Near the end of Rey’s journey, Master Yoda visits her as an apparition in a scene reminiscent to the spirits that visit Ebenezer Scrooge in A Christmas Carol. He shows Rey the present scene of her friends preparing for the Life Day party. Finn, using the Force, prevents the decorated tree from toppling over and credits Rey for his success. He praises her as a great teacher, positioning her—in the words of 1 Thessalonians 5—as one of “those who work hard among you,” who should be held “in the highest regard.”

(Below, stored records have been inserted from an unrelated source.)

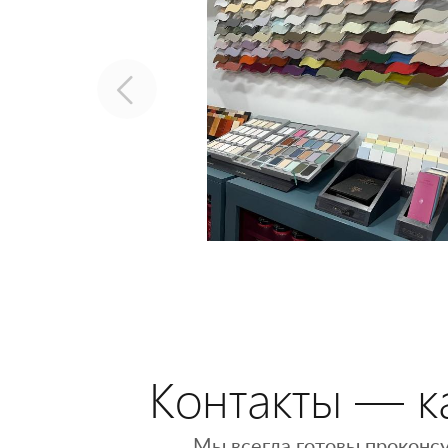
Контакты — ка
Мы всегда готовы проконсу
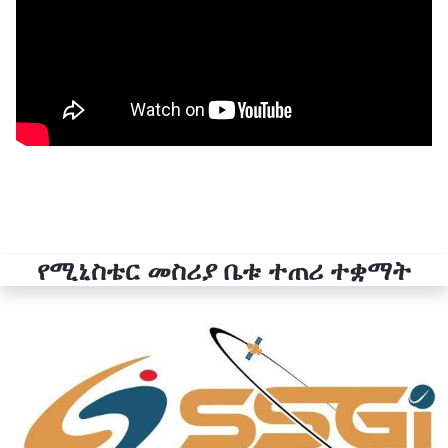
የሚኒስቴር መስሪያ ቤቱ ተጠሪ ተቋማት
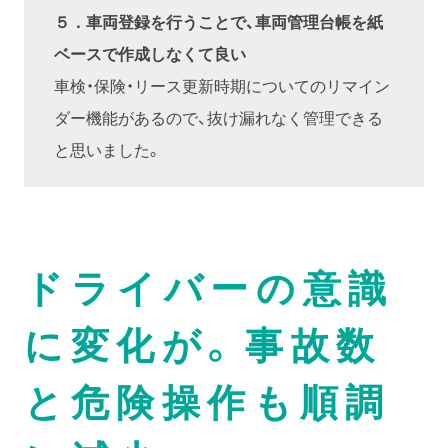
５．車両登録を行うことで、車両管理台帳を紙
ベースで作成しなくて良い
車検・保険・リース更新時期についてのリマイン
ダー機能があるので、抜け漏れなく管理できる
と思いました。
ドライバーの意識
に変化が。事故数
と危険操作も順調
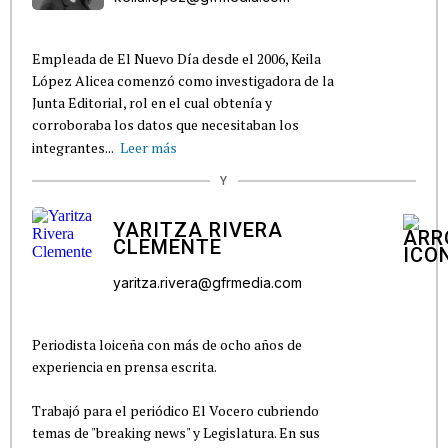
Empleada de El Nuevo Día desde el 2006, Keila
López Alicea comenzó como investigadora de la
Junta Editorial, rol en el cual obtenía y
corroboraba los datos que necesitaban los
integrantes...
Leer más
Y
YARITZA RIVERA
CLEMENTE
yaritza.rivera@gfrmedia.com
Periodista loiceña con más de ocho años de
experiencia en prensa escrita.
Trabajó para el periódico El Vocero cubriendo
temas de "breaking news" y Legislatura. En sus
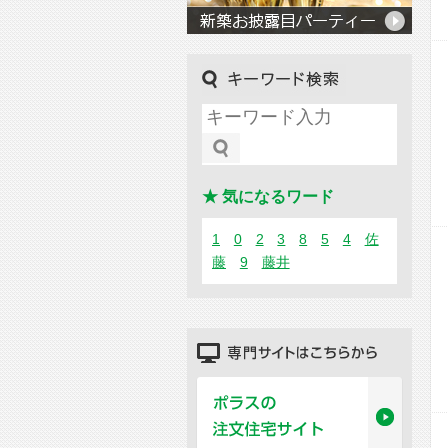
キーワード検索
★ 気になるワード
1
0
2
3
8
5
4
佐
藤
9
藤井
専門サイトはこちらから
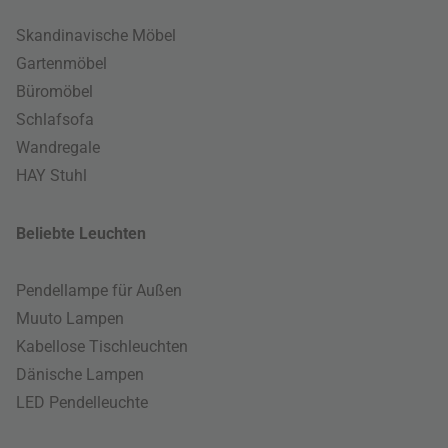
Skandinavische Möbel
Gartenmöbel
Büromöbel
Schlafsofa
Wandregale
HAY Stuhl
Beliebte Leuchten
Pendellampe für Außen
Muuto Lampen
Kabellose Tischleuchten
Dänische Lampen
LED Pendelleuchte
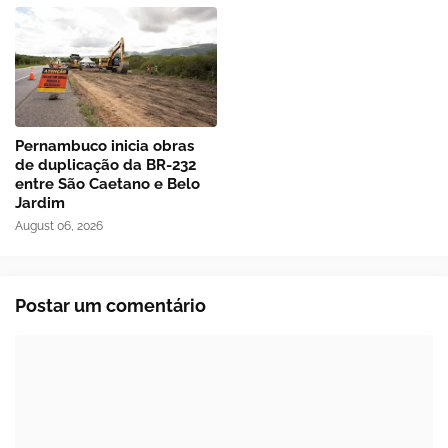
Pernambuco inicia obras
de duplicação da BR-232
entre São Caetano e Belo
Jardim
August 06, 2026
Postar um comentário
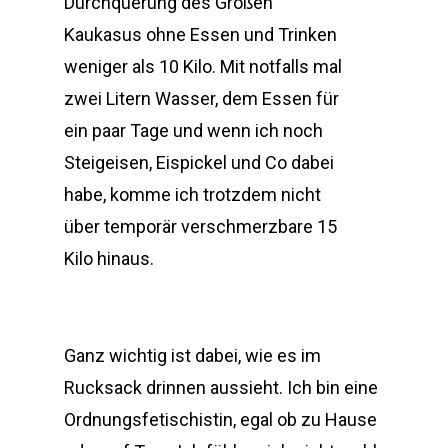
Durchquerung des Großen
Kaukasus ohne Essen und Trinken
weniger als 10 Kilo. Mit notfalls mal
zwei Litern Wasser, dem Essen für
ein paar Tage und wenn ich noch
Steigeisen, Eispickel und Co dabei
habe, komme ich trotzdem nicht
über temporär verschmerzbare 15
Kilo hinaus.
Ganz wichtig ist dabei, wie es im
Rucksack drinnen aussieht. Ich bin eine
Ordnungsfetischistin, egal ob zu Hause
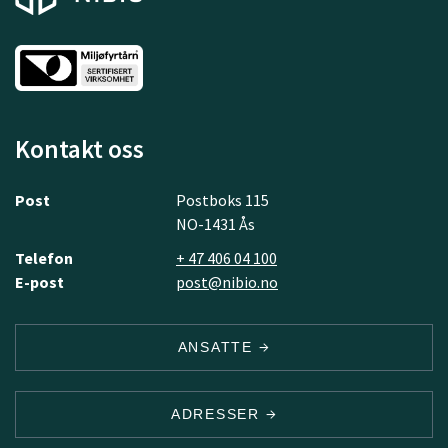
Kontakt oss
Post
Postboks 115
NO-1431 Ås
Telefon
+ 47 406 04 100
E-post
post@nibio.no
ANSATTE
ADRESSER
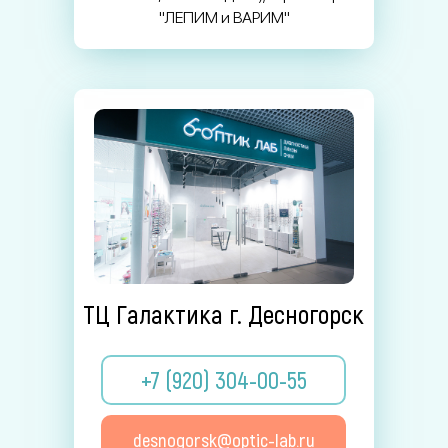
"ЛЕПИМ и ВАРИМ"
ТЦ Галактика г. Десногорск
+7 (920) 304-00-55
desnogorsk@optic-lab.ru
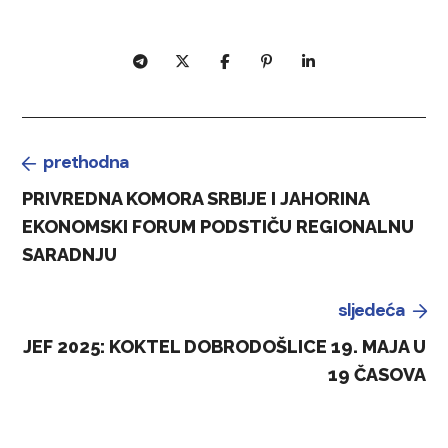
prethodna
PRIVREDNA KOMORA SRBIJE I JAHORINA
EKONOMSKI FORUM PODSTIČU REGIONALNU
SARADNJU
sljedeća
JEF 2025: KOKTEL DOBRODOŠLICE 19. MAJA U
19 ČASOVA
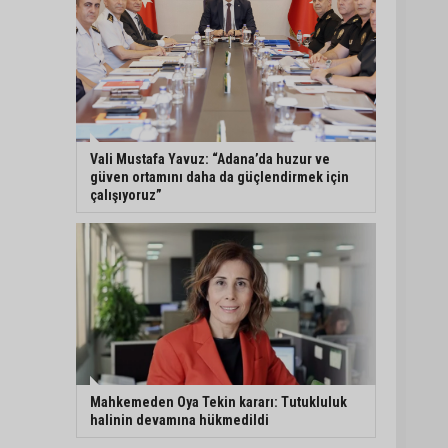
Vali Mustafa Yavuz: “Adana’da huzur ve
güven ortamını daha da güçlendirmek için
çalışıyoruz”
Mahkemeden Oya Tekin kararı: Tutukluluk
halinin devamına hükmedildi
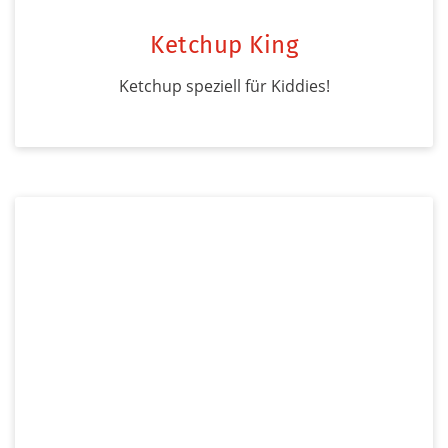
Ketchup King
Ketchup speziell für Kiddies!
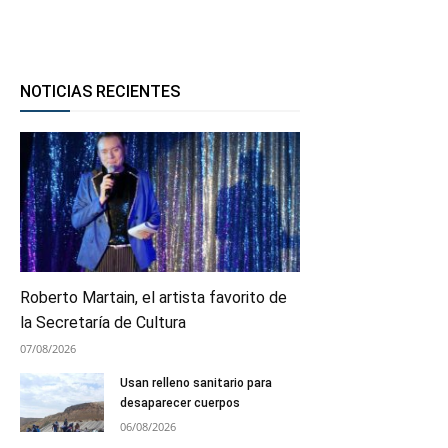
NOTICIAS RECIENTES
Roberto Martain, el artista favorito de
la Secretaría de Cultura
07/08/2026
Usan relleno sanitario para
desaparecer cuerpos
06/08/2026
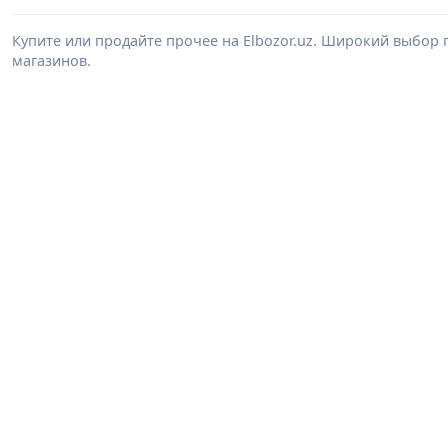
Купите или продайте прочее на Elbozor.uz. Широкий выбор 
магазинов.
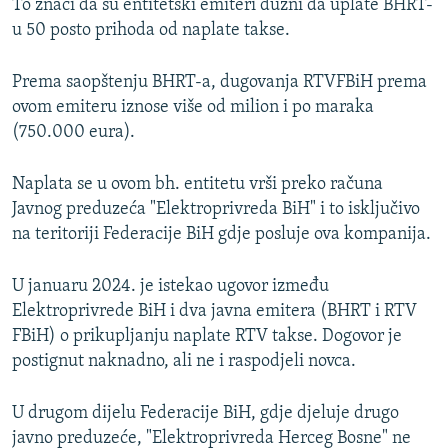
To znači da su entitetski emiteri dužni da uplate BHRT-
u 50 posto prihoda od naplate takse.
Prema saopštenju BHRT-a, dugovanja RTVFBiH prema
ovom emiteru iznose više od milion i po maraka
(750.000 eura).
Naplata se u ovom bh. entitetu vrši preko računa
Javnog preduzeća "Elektroprivreda BiH" i to isključivo
na teritoriji Federacije BiH gdje posluje ova kompanija.
U januaru 2024. je istekao ugovor između
Elektroprivrede BiH i dva javna emitera (BHRT i RTV
FBiH) o prikupljanju naplate RTV takse. Dogovor je
postignut naknadno, ali ne i raspodjeli novca.
U drugom dijelu Federacije BiH, gdje djeluje drugo
javno preduzeće, "Elektroprivreda Herceg Bosne" ne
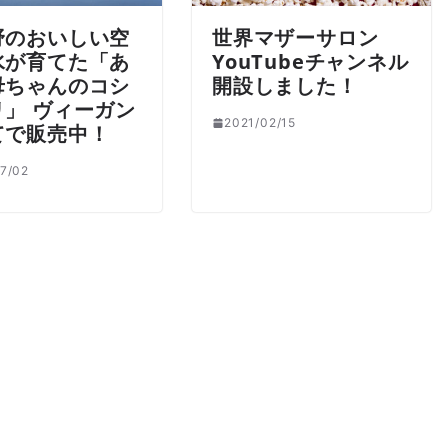
野のおいしい空
世界マザーサロン
水が育てた「あ
YouTubeチャンネル
母ちゃんのコシ
開設しました！
リ」 ヴィーガン
2021/02/15
てで販売中！
7/02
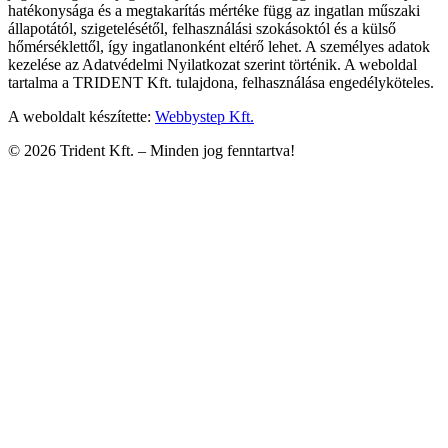
hatékonysága és a megtakarítás mértéke függ az ingatlan műszaki
állapotától, szigetelésétől, felhasználási szokásoktól és a külső
hőmérséklettől, így ingatlanonként eltérő lehet. A személyes adatok
kezelése az Adatvédelmi Nyilatkozat szerint történik. A weboldal
tartalma a TRIDENT Kft. tulajdona, felhasználása engedélyköteles.
A weboldalt készítette:
Webbystep Kft.
©
2026
Trident Kft. –
Minden jog fenntartva!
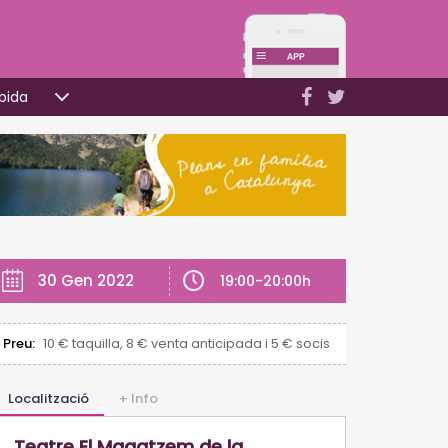
pida
30 Gen 2022
19:00-20:00h
Preu:
10 € taquilla, 8 € venta anticipada i 5 € socis
Localització
+ Info
Teatre El Magatzem de la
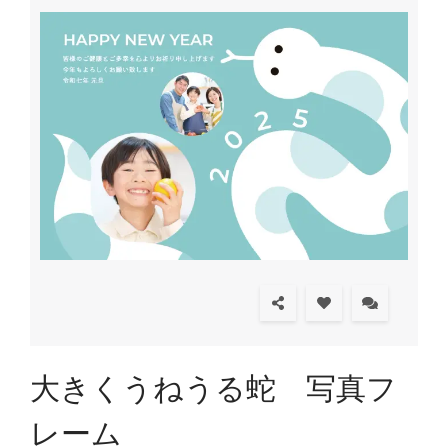
大きくうねうる蛇 写真フ
レーム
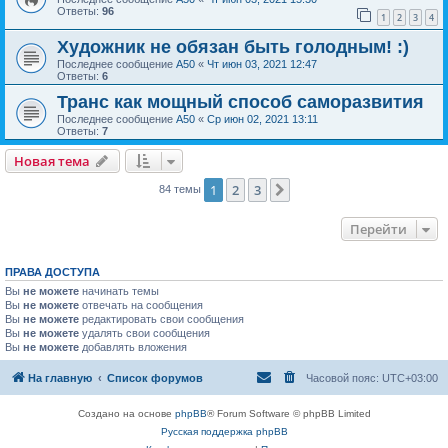
Ответы:
96
1
2
3
4
Художник не обязан быть голодным! :)
Последнее сообщение
А50
«
Чт июн 03, 2021 12:47
Ответы:
6
Транс как мощный способ саморазвития
Последнее сообщение
А50
«
Ср июн 02, 2021 13:11
Ответы:
7
Новая тема
1
2
3
След.
84 темы
Перейти
ПРАВА ДОСТУПА
Вы
не можете
начинать темы
Вы
не можете
отвечать на сообщения
Вы
не можете
редактировать свои сообщения
Вы
не можете
удалять свои сообщения
Вы
не можете
добавлять вложения
На главную
Список форумов
Часовой пояс:
UTC+03:00
Создано на основе
phpBB
® Forum Software © phpBB Limited
Русская поддержка phpBB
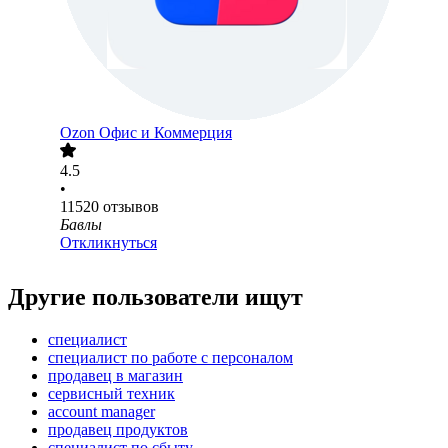
Ozon Офис и Коммерция
4.5
•
11520
отзывов
Бавлы
Откликнуться
Другие пользователи ищут
специалист
специалист по работе с персоналом
продавец в магазин
сервисный техник
account manager
продавец продуктов
специалист по сбыту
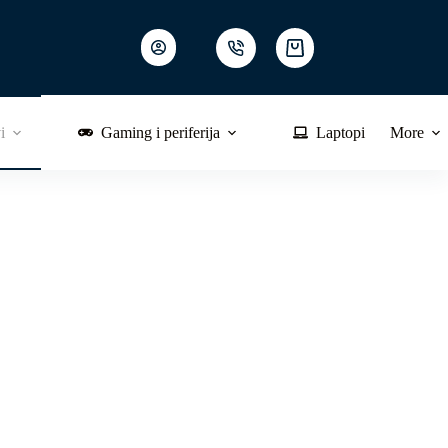
Shopping
cart
i
Gaming i periferija
Laptopi
More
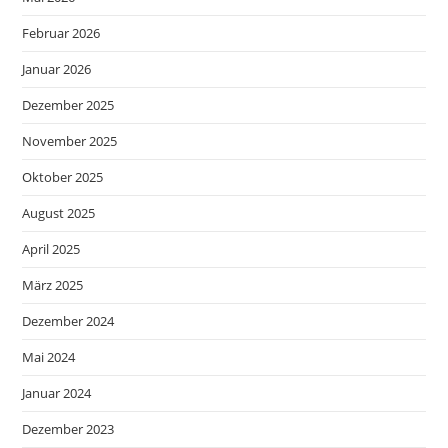
Februar 2026
Januar 2026
Dezember 2025
November 2025
Oktober 2025
August 2025
April 2025
März 2025
Dezember 2024
Mai 2024
Januar 2024
Dezember 2023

Although Rey initially denies the positive impact she has had on Finn’s training, Yoda helps her to see the most important part of being a Jedi master: having a true connection with one’s apprentice. Yoda notes that all of Rey’s training and knowledge are of no use unless she knows how to make a relational connection.

Similarly, those of us who serve as mentors are often so eager to disciple and train others that we forget to take the time to exhibit love. While there are foundational lessons that need to be taught, there are also skills that cannot be gained by scriptural knowledge alone. Jesus taught the disciples not only by sharing parables, but also in the moments in between what is recorded in scripture. They shared meals, conversations, and each other’s company as they traveled together. When writing his letter to the church at Thessalonica, Paul gave them guiding principles that were meant to be exhibited in their day-to-day interactions. They were to grow closer together by balancing instruction with shared life experiences.

Luckily, Rey learns this lesson with enough time to return to the Life Day celebration and, as a result, show appreciation towards Finn and her other friends. One of the greatest gifts God has given us are relationships. As the holiday season continues for us, let us be faithful in sharing wisdom and instruction, while also taking the time to cherish one another.